As a practitioner of natural medicine I am often asked my view on eating meat. My patients are usually quite surprised when I say that I sometimes eat it several times a day. As with most concepts in ancient Chinese medical science, very little is seen as black or white. The consumption of meat can be applied therapeutically for one individual whereas not eating meat can be medically indicated for another. So how is this determined for a given individual? It comes down to an analysis of the internal energetic state of temperature, cold to hot.
Ancient Chinese medical science categorizes foods based on their energetic properties. Meat from animals that have a higher body temperature than humans impart a quality of yang/warming to us. Excess consumption causes us to become too hot. A little is good, a lot isn’t better. Animals that have a cooler body temperature than us have a cooling effect on us. Fish that live in cold water and move slowly are more cooling and support yin. Crustaceans are red and move very quickly and although they live in cold water and are cold-blooded are very heating.
Chicken, as you can see, is very hot. This is why chicken soup is renowned for helping with colds. The addition of the energetic heat of the animal boosts human yang energy which together with water is what is needed to push a cold invasion, known as a virus, back to the outside.
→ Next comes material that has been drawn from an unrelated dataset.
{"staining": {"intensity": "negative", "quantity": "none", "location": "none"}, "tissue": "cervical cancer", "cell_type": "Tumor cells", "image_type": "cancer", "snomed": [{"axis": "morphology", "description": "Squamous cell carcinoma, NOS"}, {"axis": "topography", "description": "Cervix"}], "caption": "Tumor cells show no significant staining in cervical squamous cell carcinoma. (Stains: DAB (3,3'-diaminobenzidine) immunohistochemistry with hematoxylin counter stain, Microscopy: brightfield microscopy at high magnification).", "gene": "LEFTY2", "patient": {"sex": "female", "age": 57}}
Meat that we consume in modern culture is muscle meat. Muscles move animals therefore are very yang or warm in nature. In ancient Chinese medical science, organs are called yin organs meaning they are energetically cooler than muscles. There is evidence that hunter-gatherers preferred the organs and fat of animals as opposed to the muscles. This is another tip we can learn from, eating more kidney, liver and heart is less heating and therefore less threatening to our health. Further, modern agriculture has mastered the technology to grow both animals and plants at accelerated rates using chemicals. Faster is yang which equals warm, so all industrial foods are energetically more heating than naturally-grown ones.
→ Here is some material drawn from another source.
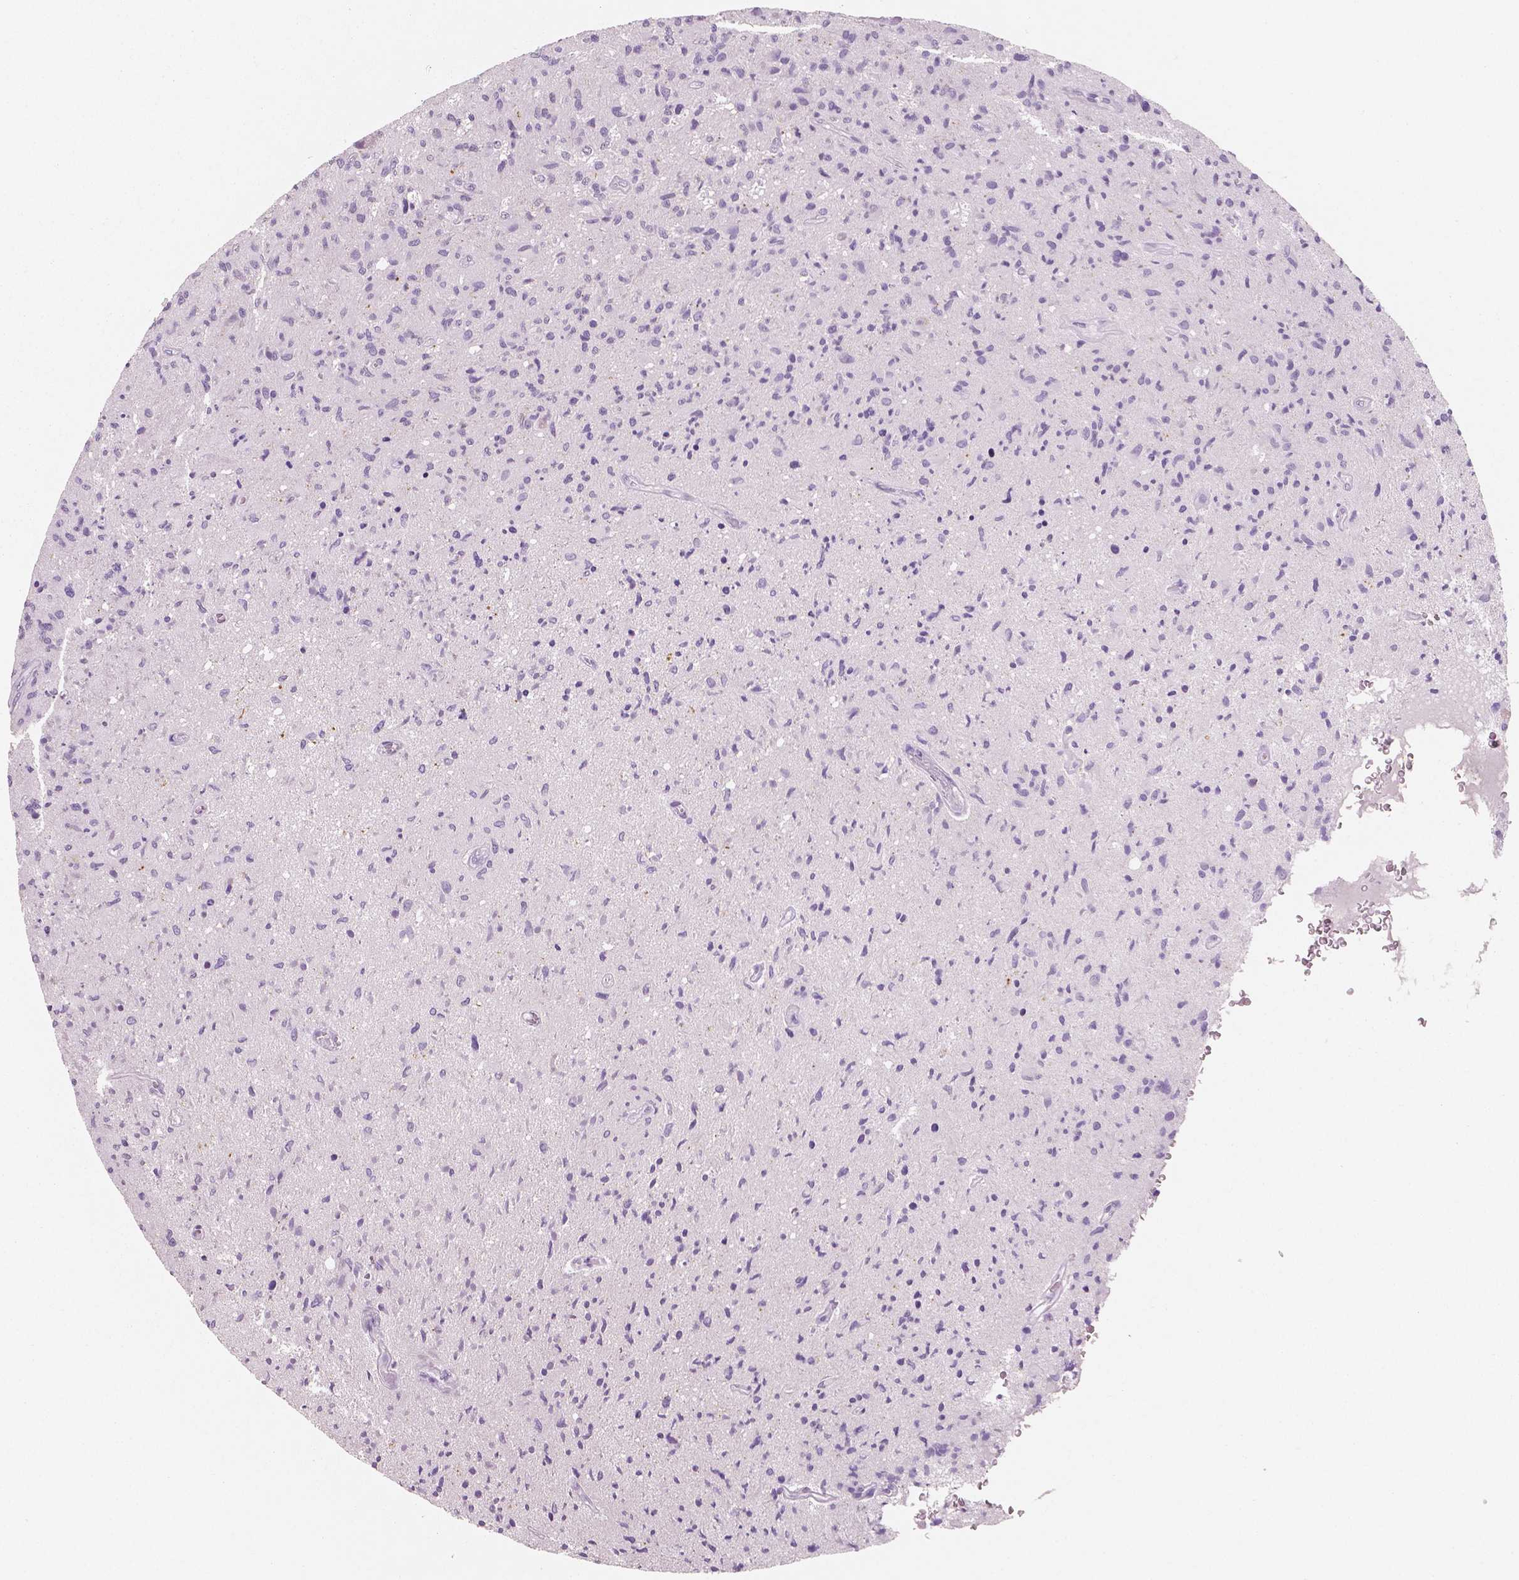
{"staining": {"intensity": "negative", "quantity": "none", "location": "none"}, "tissue": "glioma", "cell_type": "Tumor cells", "image_type": "cancer", "snomed": [{"axis": "morphology", "description": "Glioma, malignant, High grade"}, {"axis": "topography", "description": "Brain"}], "caption": "Immunohistochemical staining of glioma displays no significant positivity in tumor cells.", "gene": "NECAB2", "patient": {"sex": "male", "age": 54}}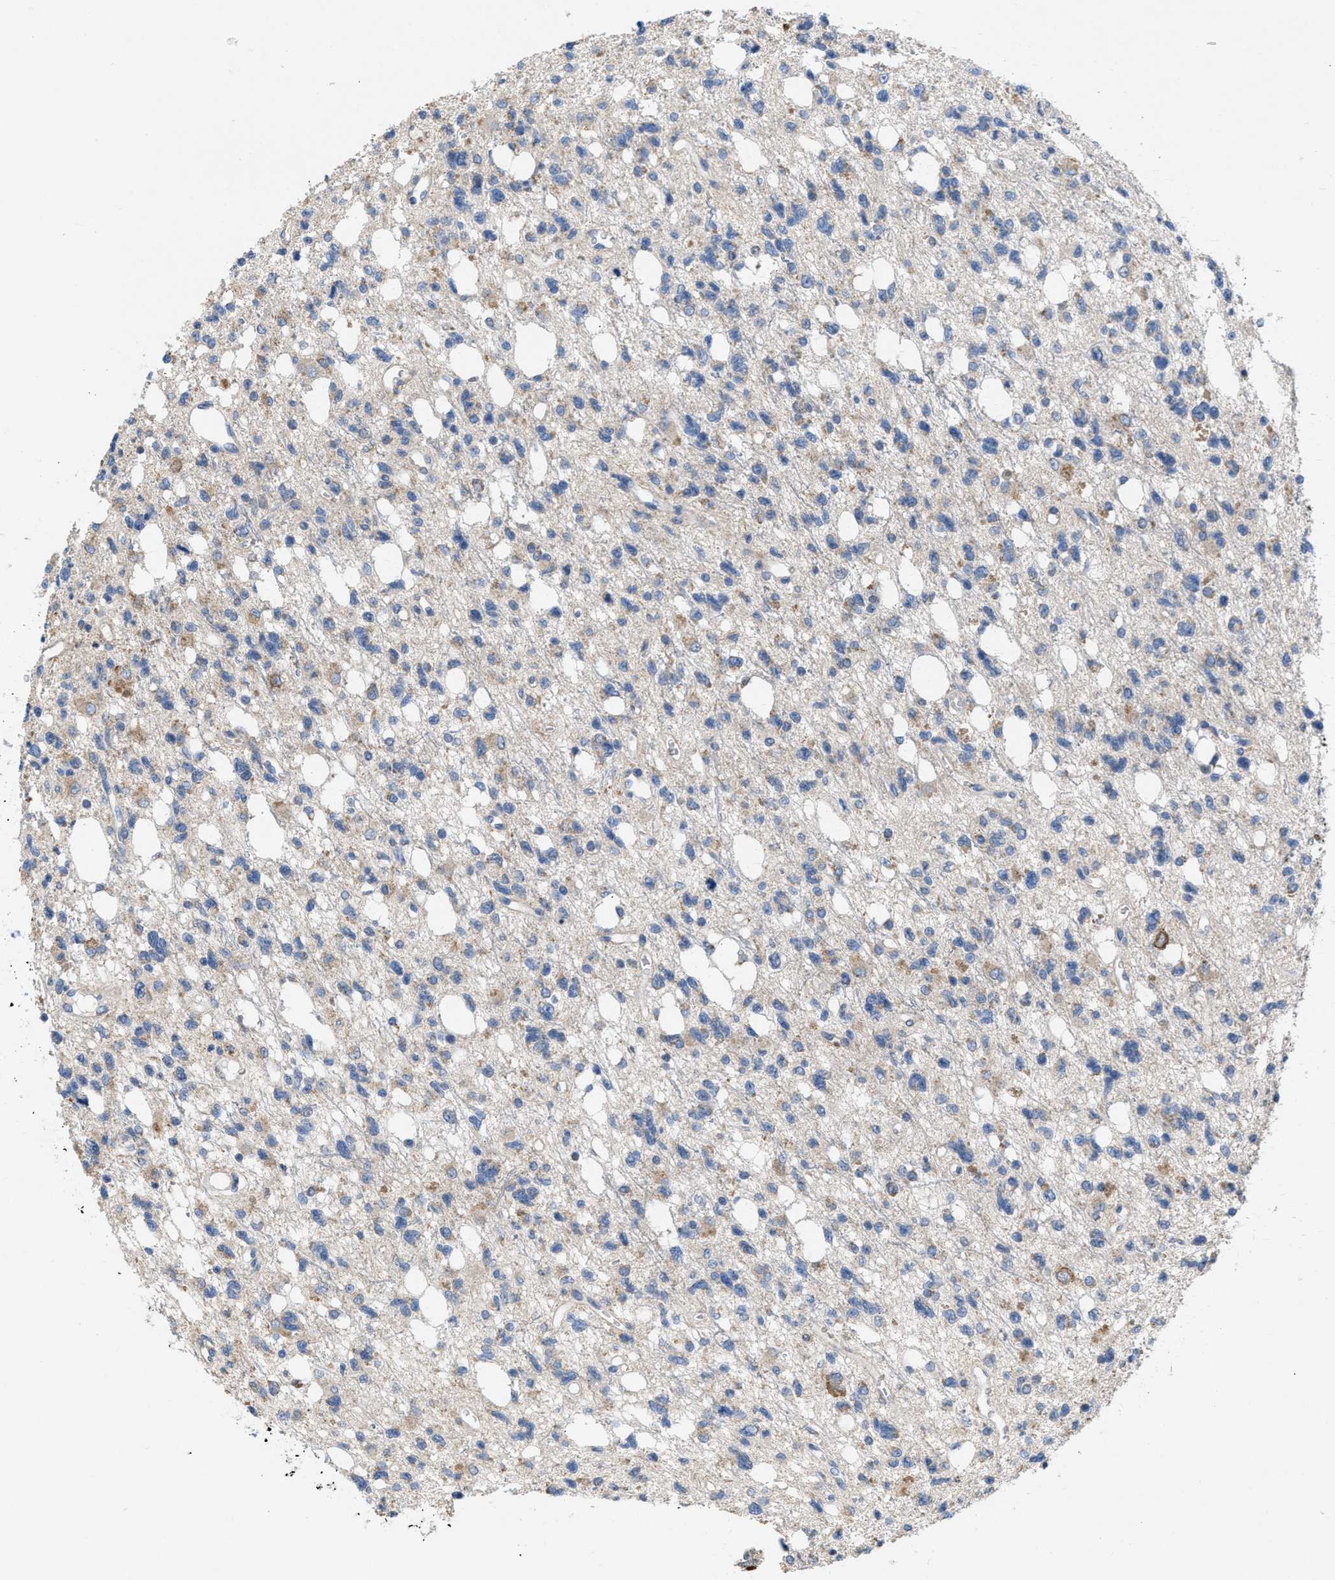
{"staining": {"intensity": "weak", "quantity": "<25%", "location": "cytoplasmic/membranous"}, "tissue": "glioma", "cell_type": "Tumor cells", "image_type": "cancer", "snomed": [{"axis": "morphology", "description": "Glioma, malignant, High grade"}, {"axis": "topography", "description": "Brain"}], "caption": "High power microscopy micrograph of an immunohistochemistry (IHC) image of high-grade glioma (malignant), revealing no significant positivity in tumor cells. (Brightfield microscopy of DAB (3,3'-diaminobenzidine) IHC at high magnification).", "gene": "DYNC2I1", "patient": {"sex": "female", "age": 62}}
Meat can be used therapeutically to combat cold. As warm-blooded mammals the main threat to life we humans face is cold. We are on average 98.5° f so any temperature below that takes energy from us. However, because we are warm blooded we have a ferocious metabolism that produces enough warmth that our comfort zone is in the 70° range. When the environmental temperature drops much below that, more warming foods like meat can help our metabolism keep up with the cold challenge. It therefore seems wise to eat less and less-heating meats in summer as opposed to winter.
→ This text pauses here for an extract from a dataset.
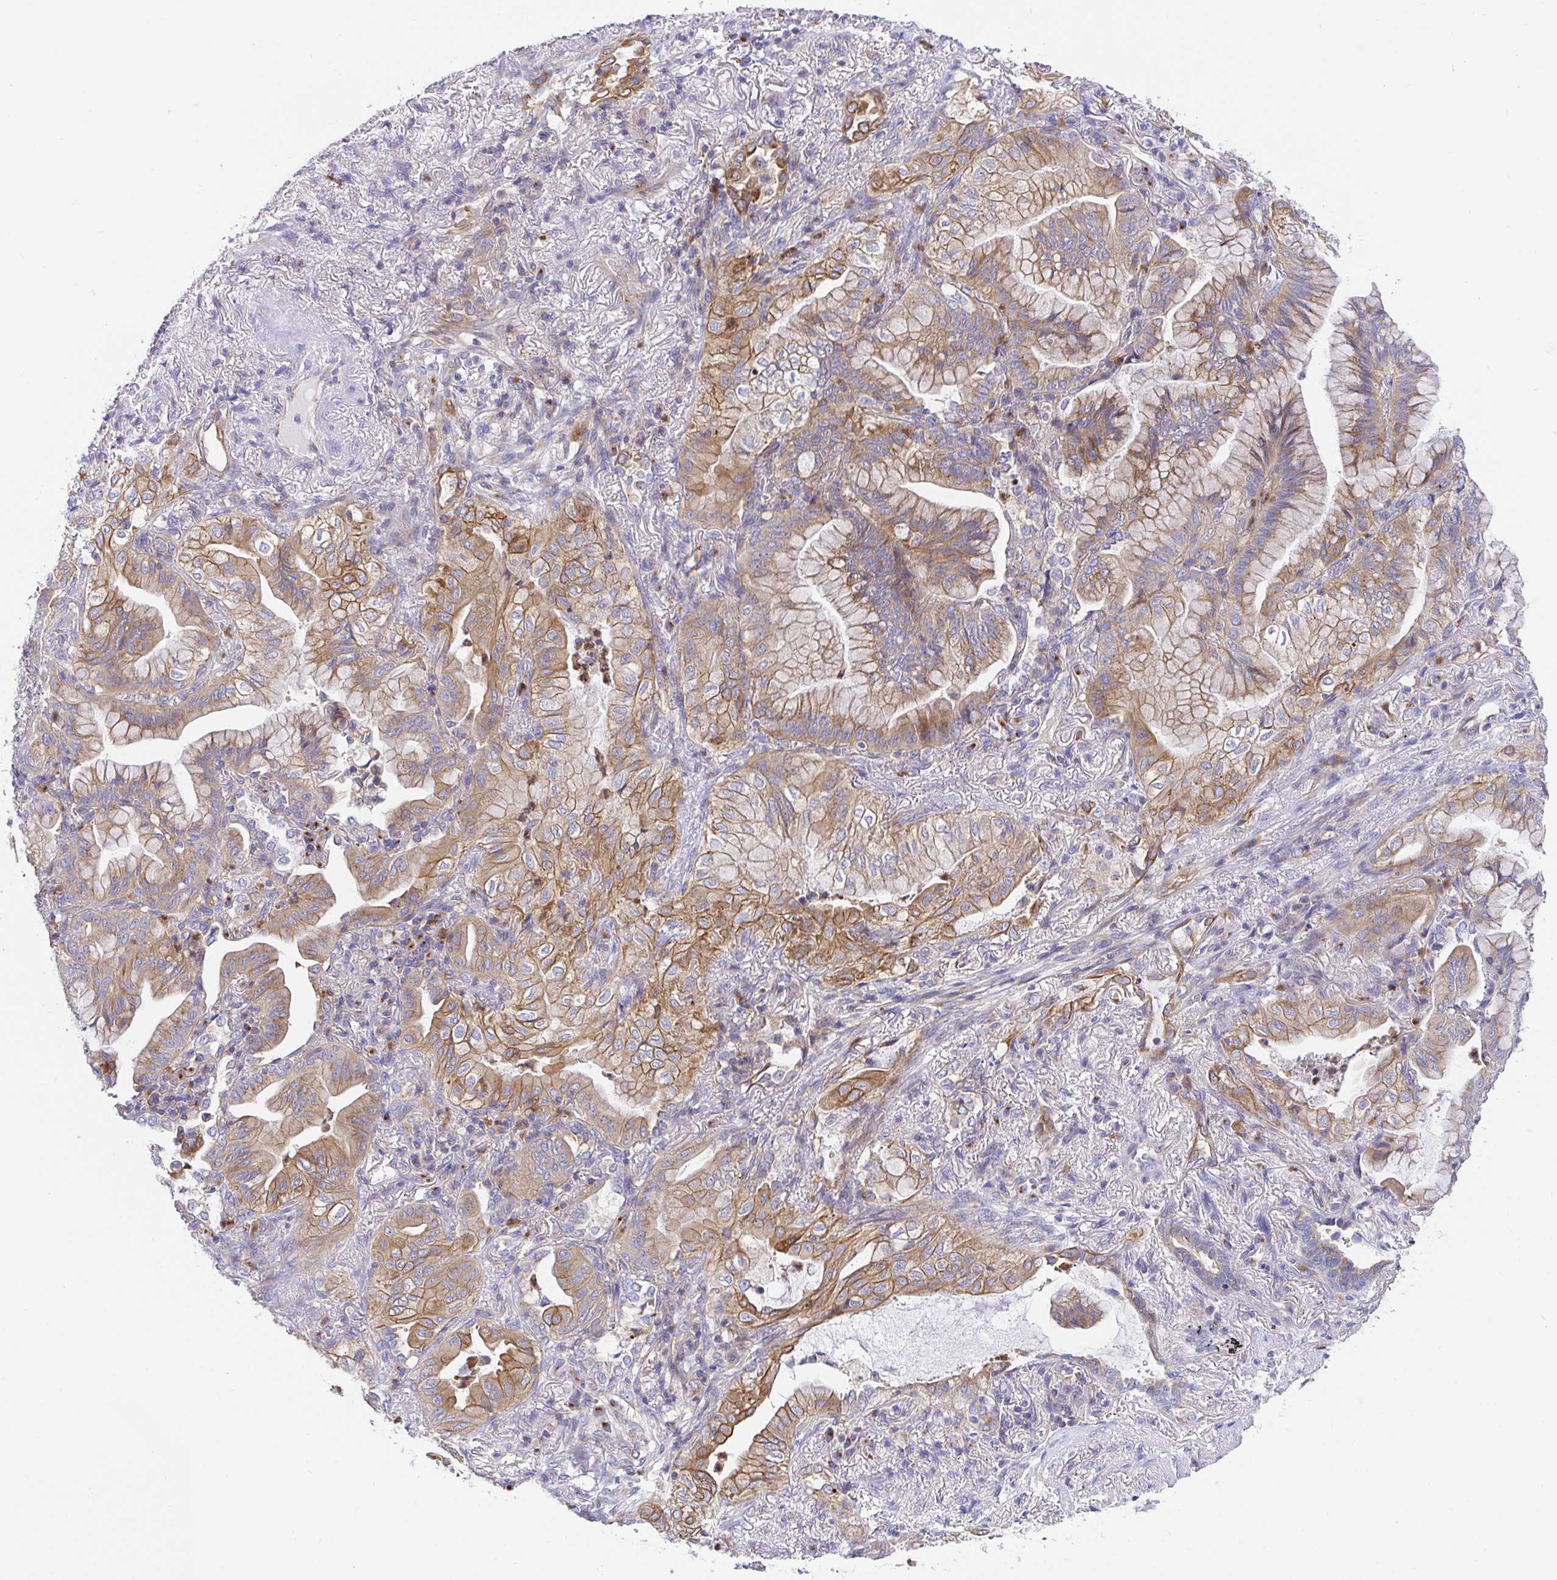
{"staining": {"intensity": "moderate", "quantity": ">75%", "location": "cytoplasmic/membranous"}, "tissue": "lung cancer", "cell_type": "Tumor cells", "image_type": "cancer", "snomed": [{"axis": "morphology", "description": "Adenocarcinoma, NOS"}, {"axis": "topography", "description": "Lung"}], "caption": "Lung cancer stained with a protein marker displays moderate staining in tumor cells.", "gene": "GOLGA1", "patient": {"sex": "male", "age": 77}}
The reason that paleo diets work in many people to foster weight loss is because overweight people have an element of cold. Cold caused by inactivity and consuming cold drinks and food makes our digestion cold and sluggish. Eating more meat and cooked vegetables with fewer simple carbohydrates for a therapeutic period of perhaps months can warm digestion to accelerate weight loss. Stopping cold fluids and food enhances this process. This is called a clearing diet which can deplete energy if employed long term. We need some building foods to sustain us over the long haul.
To summarize, ancient Chinese medical science points us toward a conscious use of meat in our diets. Choosing meats based on the season, eating less meat than has become customary in our culture, and eating less muscle meat but more fat and organs are wise moves to support health.
From my patients I hear four main stories of why they struggle with eating meat. I understand each of these concerns. It is difficult to sort through all the stories we can find out there in information land and come to a conclusion about how best to support our health and mitigate our impact on the planet.
- Meats link to heart disease – Red meat has been intensely vilified in western culture due to the misguided link of saturated fat to heart disease. Diet is multifactorial so implicating one element of it is a very difficult endeavor. Using ancient Chinese medical science reasoning, the SAD, standard American diet is the likely culprit. Its high amounts of sugar, dairy, processed food-like substances, meat, pharmaceuticals, and simply too much volume taxes our livers enormously. As we learned in my Metabolism Part 2 post, an overworked liver creates tremendous heat to which our body must respond in order to prevent damage. Accumulating cholesterol, a form of fat, in blood vessels is just one of its responses.
- Ethical considerations about killing another living being – Meat does present a conflict for us as humans since it involves the loss of life of another being. Fear of death is inherent in all of us as it reminds us of our mortality. Modern meat production has severed consumers from what was once a sacred act of slaughtering and butchering animals that we eat. This loss together with consumerism contributes to our unconsciously eating meat. It is just another consumer product that comes from the grocery store that we feel no life connection to. This is a real loss for modern humanity.
- Environmental concerns about the impact of modern agriculture – As the human population on the planet has grown to 8+ billion our impact on the environment has become enormous. Modern meat production is but one aspect of the larger problems created in supplying food to this population. Eating less meat and acquiring locally produced grass fed products is likely a good way to mitigate our impact slightly.
- Concern that eating meat causes one to be more aggressive and violent – Again here, using ancient Chinese medical reasoning, the liver organ system includes anger. Healthy anger establishes our boundaries. Overheating the liver with the SAD diet described above can lead to a rise in pathological anger. This brings us once again to the point that eating less muscle meat less often as well as eating a wholefood based diet is wise.